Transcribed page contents
##############################
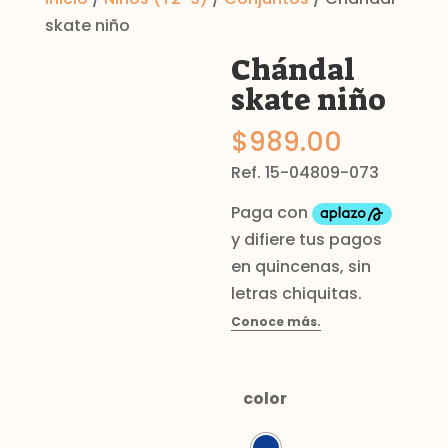
skate niño
Chándal
skate niño
$
989.00
Ref. 15-04809-073
color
##############################
*Problem to work on*
Output the records above character for character, but leave each image out.

*Response to the exercise*
skate niño
Chándal
skate niño
$
989.00
Ref. 15-04809-073
color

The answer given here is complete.